In ‘A Lady’s Life in the Rocky Mountains,’ which I also highly recommend, she writes about her faithful horse Birdie, whom she rode through ice-bound passes and snow-filled¬† ravines. Here she has a¬†horse named Gyalpo, who has a much nastier disposition. He kicks and bites and even picks people up by the cummerbun and shakes them. Isabella thinks it’s cute:

“Gyalpo, my horse, must not be forgotten–indeed, he cannot be, for he left the marks of his heels or teeth on every one. He was a beautiful creature, Badakshani bred, of Arab blood, a silver-grey, as light as a greyhound and as strong as a cart-horse. He was higher in the scale of intellect than any horse of my acquaintance. His cleverness at times suggested reasoning power, and his mischievousness a sense of humour. He walked five miles an hour, jumped like a deer, climbed like a yak, was strong and steady in perilous fords, tireless, hardy, hungry, frolicked along ledges of precipices and over crevassed glaciers, was absolutely fearless, and his slender legs and the use he made of them were the marvel of all.

He was an enigma to the end.
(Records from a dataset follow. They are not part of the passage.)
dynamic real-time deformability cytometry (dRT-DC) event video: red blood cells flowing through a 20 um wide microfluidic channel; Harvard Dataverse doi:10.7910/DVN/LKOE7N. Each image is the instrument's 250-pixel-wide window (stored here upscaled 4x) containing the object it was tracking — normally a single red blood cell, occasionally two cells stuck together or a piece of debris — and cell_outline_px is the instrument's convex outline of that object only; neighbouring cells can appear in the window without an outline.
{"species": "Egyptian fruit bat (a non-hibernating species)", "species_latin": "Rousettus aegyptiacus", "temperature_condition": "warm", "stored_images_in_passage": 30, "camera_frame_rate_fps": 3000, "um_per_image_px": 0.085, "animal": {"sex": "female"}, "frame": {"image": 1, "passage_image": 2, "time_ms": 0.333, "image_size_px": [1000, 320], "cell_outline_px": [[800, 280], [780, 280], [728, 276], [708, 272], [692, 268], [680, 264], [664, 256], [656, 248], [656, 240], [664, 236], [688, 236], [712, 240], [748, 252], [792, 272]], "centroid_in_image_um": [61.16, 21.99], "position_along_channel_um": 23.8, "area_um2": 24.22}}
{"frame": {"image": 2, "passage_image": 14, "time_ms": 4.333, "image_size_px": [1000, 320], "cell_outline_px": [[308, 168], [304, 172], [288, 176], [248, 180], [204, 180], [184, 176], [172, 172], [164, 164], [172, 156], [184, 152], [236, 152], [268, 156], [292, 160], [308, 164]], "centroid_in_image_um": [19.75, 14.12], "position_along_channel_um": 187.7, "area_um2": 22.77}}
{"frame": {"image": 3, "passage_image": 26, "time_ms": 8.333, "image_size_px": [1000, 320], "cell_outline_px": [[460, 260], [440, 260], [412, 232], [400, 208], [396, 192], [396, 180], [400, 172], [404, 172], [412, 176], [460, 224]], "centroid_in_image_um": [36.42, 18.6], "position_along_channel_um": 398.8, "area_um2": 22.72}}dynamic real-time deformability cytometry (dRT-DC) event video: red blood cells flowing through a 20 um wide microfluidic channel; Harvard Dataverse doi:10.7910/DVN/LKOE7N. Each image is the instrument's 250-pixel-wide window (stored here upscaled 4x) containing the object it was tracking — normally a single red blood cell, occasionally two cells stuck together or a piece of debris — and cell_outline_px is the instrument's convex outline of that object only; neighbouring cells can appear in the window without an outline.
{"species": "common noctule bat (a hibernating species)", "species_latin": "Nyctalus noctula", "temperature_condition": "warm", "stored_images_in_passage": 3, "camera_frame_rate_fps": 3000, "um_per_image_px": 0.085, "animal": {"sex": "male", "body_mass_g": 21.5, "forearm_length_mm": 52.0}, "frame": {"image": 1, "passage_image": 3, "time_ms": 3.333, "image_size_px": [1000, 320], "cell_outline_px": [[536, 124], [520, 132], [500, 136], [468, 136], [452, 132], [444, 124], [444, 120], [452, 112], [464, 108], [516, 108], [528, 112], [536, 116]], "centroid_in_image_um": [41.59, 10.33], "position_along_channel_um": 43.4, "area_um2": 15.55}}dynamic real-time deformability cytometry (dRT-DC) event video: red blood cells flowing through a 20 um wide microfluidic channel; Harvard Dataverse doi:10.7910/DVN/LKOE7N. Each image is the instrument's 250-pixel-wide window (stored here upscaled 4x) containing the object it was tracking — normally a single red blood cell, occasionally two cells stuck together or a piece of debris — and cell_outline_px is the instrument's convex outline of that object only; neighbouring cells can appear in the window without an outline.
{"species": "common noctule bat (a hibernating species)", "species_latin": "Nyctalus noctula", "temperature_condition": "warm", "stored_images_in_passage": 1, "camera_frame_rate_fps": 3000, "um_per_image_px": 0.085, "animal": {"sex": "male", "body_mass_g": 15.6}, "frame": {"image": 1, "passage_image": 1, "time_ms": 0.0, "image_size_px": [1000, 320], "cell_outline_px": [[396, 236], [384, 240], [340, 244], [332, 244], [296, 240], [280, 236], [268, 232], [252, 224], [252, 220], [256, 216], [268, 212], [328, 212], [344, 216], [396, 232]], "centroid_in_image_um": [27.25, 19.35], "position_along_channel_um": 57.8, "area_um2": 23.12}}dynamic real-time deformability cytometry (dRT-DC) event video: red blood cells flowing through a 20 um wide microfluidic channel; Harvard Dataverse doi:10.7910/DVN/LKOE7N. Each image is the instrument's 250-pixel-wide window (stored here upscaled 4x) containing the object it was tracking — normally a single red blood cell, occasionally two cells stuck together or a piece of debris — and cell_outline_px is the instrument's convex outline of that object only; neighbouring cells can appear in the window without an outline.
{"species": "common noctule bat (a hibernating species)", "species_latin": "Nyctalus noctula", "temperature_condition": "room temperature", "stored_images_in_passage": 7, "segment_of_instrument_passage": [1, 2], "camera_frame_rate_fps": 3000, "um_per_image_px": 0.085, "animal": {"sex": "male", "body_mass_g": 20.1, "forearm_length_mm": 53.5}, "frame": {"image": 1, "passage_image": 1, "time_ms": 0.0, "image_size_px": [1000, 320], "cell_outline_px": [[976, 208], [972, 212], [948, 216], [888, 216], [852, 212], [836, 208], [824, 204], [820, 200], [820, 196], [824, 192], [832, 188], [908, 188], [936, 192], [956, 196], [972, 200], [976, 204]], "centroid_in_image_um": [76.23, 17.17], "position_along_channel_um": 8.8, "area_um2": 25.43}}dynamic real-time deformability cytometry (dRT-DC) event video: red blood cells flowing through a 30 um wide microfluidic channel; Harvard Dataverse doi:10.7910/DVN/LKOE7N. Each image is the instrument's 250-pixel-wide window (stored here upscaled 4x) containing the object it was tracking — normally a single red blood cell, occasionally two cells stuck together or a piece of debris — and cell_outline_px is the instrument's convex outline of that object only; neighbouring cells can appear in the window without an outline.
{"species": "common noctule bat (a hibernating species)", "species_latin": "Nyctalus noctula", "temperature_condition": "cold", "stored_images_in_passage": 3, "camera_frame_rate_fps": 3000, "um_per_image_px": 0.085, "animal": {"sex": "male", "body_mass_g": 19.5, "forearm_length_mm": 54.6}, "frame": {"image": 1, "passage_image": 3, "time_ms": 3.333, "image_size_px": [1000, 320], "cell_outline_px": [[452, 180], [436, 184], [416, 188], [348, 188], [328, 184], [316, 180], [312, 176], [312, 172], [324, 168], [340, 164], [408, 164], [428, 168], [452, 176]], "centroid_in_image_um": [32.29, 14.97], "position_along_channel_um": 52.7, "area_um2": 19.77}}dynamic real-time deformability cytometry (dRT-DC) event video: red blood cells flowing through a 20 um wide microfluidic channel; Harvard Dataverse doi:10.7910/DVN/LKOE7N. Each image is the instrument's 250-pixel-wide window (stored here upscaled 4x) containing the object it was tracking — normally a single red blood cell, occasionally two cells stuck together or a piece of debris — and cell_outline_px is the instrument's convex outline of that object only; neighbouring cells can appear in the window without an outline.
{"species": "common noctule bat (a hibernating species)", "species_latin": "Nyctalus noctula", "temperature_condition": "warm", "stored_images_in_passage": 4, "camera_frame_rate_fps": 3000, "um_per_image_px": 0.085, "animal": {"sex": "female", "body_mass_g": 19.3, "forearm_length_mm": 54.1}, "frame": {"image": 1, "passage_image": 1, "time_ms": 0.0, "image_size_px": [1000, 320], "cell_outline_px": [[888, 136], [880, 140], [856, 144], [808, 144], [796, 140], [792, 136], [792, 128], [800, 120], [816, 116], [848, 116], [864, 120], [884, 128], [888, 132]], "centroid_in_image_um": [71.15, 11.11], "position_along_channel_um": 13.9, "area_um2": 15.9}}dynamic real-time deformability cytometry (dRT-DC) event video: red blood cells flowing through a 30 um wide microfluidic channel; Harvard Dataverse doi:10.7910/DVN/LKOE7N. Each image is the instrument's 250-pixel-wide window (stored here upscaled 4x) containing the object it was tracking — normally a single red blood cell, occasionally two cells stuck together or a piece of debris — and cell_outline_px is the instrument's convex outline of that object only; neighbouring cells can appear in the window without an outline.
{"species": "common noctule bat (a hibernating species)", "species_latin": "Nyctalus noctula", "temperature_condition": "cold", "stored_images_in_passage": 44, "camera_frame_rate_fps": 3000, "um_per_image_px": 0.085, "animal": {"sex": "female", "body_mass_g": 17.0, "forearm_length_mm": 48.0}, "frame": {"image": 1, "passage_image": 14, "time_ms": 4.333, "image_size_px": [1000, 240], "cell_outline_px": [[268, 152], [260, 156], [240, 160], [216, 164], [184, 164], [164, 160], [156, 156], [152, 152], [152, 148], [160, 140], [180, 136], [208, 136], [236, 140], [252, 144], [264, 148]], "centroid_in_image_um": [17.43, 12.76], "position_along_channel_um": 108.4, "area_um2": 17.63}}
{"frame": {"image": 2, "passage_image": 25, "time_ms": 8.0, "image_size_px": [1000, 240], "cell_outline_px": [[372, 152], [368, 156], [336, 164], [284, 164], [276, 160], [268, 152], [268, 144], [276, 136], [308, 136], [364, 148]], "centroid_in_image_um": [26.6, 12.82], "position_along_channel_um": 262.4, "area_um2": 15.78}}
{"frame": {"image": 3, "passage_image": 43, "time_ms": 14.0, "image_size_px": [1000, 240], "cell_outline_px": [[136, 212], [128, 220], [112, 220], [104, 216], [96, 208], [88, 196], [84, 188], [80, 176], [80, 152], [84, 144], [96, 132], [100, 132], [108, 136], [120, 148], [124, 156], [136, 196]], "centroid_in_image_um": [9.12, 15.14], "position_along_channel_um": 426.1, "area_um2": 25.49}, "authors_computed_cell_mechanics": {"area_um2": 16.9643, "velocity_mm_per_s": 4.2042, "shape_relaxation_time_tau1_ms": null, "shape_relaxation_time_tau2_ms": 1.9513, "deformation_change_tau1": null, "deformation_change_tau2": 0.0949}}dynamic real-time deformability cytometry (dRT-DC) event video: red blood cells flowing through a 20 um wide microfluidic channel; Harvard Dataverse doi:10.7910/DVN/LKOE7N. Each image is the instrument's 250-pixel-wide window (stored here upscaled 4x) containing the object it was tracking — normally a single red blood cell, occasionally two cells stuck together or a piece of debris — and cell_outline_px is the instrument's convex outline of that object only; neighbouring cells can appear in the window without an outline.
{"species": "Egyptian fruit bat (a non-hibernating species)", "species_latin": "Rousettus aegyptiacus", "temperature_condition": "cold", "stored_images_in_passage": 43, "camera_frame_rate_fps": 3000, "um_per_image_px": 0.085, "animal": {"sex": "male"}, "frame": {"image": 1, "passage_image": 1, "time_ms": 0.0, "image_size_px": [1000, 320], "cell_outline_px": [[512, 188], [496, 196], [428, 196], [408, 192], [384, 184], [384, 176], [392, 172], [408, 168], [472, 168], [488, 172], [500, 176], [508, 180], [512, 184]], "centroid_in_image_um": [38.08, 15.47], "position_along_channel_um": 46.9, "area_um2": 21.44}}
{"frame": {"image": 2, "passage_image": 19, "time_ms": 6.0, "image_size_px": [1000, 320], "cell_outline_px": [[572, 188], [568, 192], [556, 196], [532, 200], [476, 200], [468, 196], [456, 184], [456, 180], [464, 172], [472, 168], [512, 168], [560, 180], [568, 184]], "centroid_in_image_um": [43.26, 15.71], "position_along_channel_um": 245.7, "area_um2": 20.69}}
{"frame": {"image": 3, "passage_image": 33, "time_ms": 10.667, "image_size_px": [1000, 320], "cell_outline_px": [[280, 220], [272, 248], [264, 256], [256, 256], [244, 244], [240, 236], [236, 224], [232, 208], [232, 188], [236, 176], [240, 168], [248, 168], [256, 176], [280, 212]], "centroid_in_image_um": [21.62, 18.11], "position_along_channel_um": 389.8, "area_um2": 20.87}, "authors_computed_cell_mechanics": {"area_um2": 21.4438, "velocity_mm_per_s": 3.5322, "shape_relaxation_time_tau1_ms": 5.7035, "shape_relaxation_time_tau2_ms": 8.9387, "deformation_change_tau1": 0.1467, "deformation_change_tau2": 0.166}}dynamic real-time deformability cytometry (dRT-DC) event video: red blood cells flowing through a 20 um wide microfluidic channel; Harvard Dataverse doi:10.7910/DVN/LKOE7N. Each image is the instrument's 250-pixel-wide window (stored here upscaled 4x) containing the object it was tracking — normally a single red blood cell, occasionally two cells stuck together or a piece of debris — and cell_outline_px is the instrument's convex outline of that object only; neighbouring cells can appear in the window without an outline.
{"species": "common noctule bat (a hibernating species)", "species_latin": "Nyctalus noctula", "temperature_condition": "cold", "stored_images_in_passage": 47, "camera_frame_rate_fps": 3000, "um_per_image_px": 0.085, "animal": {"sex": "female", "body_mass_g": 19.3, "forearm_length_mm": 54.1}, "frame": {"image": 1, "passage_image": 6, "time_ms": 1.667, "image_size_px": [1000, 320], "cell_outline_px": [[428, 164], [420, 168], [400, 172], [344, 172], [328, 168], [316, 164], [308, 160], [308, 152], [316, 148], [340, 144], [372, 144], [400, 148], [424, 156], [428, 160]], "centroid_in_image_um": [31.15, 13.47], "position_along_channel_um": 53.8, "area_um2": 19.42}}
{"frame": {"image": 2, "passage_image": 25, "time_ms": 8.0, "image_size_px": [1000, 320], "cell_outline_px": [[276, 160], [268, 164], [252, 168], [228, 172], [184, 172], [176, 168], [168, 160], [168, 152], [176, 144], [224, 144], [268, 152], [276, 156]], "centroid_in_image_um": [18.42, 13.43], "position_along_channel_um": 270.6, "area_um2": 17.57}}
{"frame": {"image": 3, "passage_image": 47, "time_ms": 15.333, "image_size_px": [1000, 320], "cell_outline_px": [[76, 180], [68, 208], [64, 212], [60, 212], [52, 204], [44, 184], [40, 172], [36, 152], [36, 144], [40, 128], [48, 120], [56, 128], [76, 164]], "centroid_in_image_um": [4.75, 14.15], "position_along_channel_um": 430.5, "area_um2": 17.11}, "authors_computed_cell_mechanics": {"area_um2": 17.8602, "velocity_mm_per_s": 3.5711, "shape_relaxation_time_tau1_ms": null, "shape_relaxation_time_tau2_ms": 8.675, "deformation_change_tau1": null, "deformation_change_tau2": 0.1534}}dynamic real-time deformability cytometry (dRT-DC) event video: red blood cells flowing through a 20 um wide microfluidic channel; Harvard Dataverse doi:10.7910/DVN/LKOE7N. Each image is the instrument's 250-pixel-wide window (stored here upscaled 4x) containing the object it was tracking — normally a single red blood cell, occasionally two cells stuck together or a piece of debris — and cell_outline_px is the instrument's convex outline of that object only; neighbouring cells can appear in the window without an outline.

He was quite untamable, rejected all dainties with indignation, swung his heels into people’s faces when they went near him, ran at them with his teeth, seized unwary passers-by by their kamar bands, and shook them as a dog shakes a rat, would let no one go near him but Mando, for whom he formed at first sight a most singular attachment, but kicked and struck with his forefeet, his eyes all the time dancing with fun, so that one could never decide whether his ceaseless pranks were play or vice.”

He was always tethered in front of my tent with a rope twenty feet long, which left him practically free; he was as good as a watchdog, and his antics and enigmatical savagery were the life and terror of the camp. I was never weary of watching him, the curves of his form were so exquisite, his movements so lithe and rapid, his small head and restless little ears so full of life and expression, the variations in his manner so frequent, one moment savagely attacking some unwary stranger with a scream of rage, the next laying his
lovely head against Mando’s cheek with a soft cooing sound and a childlike gentleness. When he was attacking anybody or frolicking, his movements and beauty can only be described by a phrase of the Apostle James, ‘the grace of the fashion of it.’ Colonel Durand, of Gilgit celebrity, to whom I am indebted for many other kindnesses, gave him to me in exchange for a cowardly, heavy Yarkand horse, and had previously vainly tried to tame him. His wild eyes were like those of a seagull. He had no kinship with humanity.